-- Passage for review --
——

Find all capturing groups of a regular expression

Question

I am looking for a Haskell function that returns the capturing groups of all matches of a given regex.

I have been looking at Text.Regex, but couldn't find anything there.

Now I am using this workaround which seems to work:

import Text.Regex

findNext :: String -> Maybe (String, String, String, [String] ) -> [ [String] ]
findNext pattern Nothing = []
findNext pattern (Just (_, _, rest, matches) ) = 
    case matches of
        [] -> (findNext pattern res)
        _ -> [matches] ++ (findNext pattern res)
    where res = matchRegexAll (mkRegex pattern) rest

findAll :: String -> String -> [ [String] ]
findAll pattern str = findNext pattern (Just ("", "", str, [] ) )

Result:

findAll "x(.)x(.)" "aaaxAxaaaxBxaaaxCx"
[["A","a"],["B","a"]]

Question:

• Did I miss something in Text.Regex?
• Is there a Haskell regex library that implements a findAll function?

Answer 1

You can use the =~ operator from Text.Regex.Posix:

Prelude> :mod + Text.Regex.Posix
Prelude Text.Regex.Posix> "aaaxAxaaaxBxaaaxCx" =~ "x(.)x(.)" :: [[String]]
[["xAxa","A","a"],["xBxa","B","a"]]

Note the explicit [[String]] type. Try replacing it with Bool, Int, String and see what happens. All types that you can use in this context are listed here. Also see this tutorial.

——

-- Data excerpts --

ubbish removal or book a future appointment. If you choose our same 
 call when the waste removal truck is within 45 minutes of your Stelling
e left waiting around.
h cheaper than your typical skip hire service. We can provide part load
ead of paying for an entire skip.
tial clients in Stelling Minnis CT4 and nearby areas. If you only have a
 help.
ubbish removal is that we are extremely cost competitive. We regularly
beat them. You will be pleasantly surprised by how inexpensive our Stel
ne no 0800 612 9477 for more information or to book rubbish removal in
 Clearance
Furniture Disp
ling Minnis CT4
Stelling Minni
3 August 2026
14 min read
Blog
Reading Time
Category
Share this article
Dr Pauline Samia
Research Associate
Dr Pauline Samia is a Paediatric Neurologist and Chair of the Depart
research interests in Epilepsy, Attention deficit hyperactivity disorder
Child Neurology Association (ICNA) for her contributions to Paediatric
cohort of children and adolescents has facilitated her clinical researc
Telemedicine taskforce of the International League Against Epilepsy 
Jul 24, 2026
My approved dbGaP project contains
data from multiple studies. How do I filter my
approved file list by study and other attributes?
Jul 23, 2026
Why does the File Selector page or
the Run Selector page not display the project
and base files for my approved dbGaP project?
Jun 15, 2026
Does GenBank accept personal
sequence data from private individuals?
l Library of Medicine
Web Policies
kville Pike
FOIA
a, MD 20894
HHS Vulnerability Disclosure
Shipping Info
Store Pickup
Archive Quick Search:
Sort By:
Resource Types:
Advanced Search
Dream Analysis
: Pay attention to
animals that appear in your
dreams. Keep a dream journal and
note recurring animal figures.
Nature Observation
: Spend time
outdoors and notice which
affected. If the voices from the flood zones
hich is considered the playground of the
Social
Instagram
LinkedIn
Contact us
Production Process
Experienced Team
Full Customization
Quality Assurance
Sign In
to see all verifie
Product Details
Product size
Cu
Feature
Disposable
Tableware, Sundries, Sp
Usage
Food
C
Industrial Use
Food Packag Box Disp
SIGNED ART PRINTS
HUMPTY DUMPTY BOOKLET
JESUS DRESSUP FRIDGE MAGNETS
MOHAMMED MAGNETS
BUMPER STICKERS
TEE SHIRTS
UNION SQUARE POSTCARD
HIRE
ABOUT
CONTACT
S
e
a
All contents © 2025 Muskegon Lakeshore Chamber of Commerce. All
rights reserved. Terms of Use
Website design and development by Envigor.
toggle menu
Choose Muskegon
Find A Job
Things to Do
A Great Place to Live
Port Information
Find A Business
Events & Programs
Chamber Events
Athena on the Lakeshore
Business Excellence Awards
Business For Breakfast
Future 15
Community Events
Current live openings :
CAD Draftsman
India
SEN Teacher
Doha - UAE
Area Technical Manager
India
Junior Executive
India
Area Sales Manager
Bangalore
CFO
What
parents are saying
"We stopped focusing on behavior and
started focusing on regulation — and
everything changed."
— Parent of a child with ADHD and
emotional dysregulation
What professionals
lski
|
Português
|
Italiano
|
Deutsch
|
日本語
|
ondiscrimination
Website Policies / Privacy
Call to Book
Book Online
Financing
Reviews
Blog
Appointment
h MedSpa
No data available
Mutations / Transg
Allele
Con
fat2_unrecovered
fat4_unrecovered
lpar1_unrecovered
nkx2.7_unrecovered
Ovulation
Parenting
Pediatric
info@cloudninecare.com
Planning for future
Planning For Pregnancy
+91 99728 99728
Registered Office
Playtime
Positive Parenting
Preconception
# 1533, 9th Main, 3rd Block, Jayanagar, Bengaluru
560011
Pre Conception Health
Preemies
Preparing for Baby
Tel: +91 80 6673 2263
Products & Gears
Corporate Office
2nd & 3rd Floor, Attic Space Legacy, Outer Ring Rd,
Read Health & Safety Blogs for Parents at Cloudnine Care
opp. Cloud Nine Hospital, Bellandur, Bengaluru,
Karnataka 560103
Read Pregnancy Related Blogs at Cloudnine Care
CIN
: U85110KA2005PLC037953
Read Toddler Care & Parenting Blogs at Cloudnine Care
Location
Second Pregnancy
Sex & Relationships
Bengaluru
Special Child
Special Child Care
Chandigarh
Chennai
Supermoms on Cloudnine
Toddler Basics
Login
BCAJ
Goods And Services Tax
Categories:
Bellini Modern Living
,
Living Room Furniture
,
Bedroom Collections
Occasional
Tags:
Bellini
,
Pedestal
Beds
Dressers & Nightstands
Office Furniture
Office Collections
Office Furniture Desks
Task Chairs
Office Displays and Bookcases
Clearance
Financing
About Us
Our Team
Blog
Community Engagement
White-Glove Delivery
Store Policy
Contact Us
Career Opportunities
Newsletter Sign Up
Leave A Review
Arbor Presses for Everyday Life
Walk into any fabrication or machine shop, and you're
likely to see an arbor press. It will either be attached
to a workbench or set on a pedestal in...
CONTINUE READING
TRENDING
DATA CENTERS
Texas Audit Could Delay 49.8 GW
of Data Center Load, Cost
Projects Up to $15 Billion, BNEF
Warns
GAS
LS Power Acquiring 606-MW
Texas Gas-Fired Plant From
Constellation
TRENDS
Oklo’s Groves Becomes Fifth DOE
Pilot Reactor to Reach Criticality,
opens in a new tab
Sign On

——

-- Exercise instructions --
List every type that the Haskell regex thread's answer suggests trying in place of the explicit [[String]] type.

-- Response area --
Bool, Int, String